AC/DC (31 December 1973)

The club manager at Sydney’s Chequers was getting on a bit when AC/DC made their New Year’s Eve debut. He found their wild set far too noisy. So loud, in fact, that every twenty minutes he would cut the power (ironically, given the band name). What he’d make of their later shows complete with Angus Young’s rebellious schoolboy outfit, god only knows.

Kasabian (1978)

Ready to open the Baftas, rockers Kasabian are also ‘great film fans’

Tom Meighan “strutted out like Led Zeppelin” after hiding behind the band’s drum kit until the others had taken their places on stage. They ended up headlining Glastonbury so clearly faking it ‘till you make it works.

The Police (20 October 1978)

The lucky New York crowd present knew they were seeing something special when The Police took to the stage. They flew in on a budget flight taking instruments as luggage, but the band had to spend the next three weeks playing 23 shows in 21 nights, travelling around with all their gear in a Ford Econoline.

Ed Sheeran (2002)

“My first gig was when I was 11. I played Layla in the school concert, accompanied by a friend on piano,” Sheeran told the Daily Record. I often think that if I hadn’t done that, I wouldn’t be where I am today. I’m not saying I was great but I had a good reaction. I remember s****ing myself beforehand, being at home and crying to my dad: ‘I don’t want to do it!’”

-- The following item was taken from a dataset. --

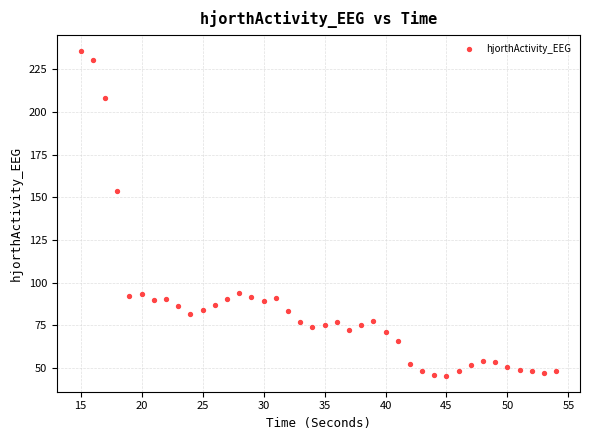

What is the range of X values (max minus min)?

39.0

The Velvet Underground (11 December 1965)

Lou Reed and his gang performed their first gig at a New Jersey high school. The three songs chosen were “There She Goes”, “Venus in Furs” and, erm, “Heroin”. Safe to say parents were not best impressed. Neither was drummer Angus MacLise who quit in protest at the band “selling out” after they accepted $75 payment. Doh!

Motley Crue (24 April 2981)

The crowd at this LA gig were highly aggressive, yelling profanities and spitting at the band. Vince Neil ended up punching one fan while other band members ended up using their guitars as weapons as the whole thing got wildly out of control.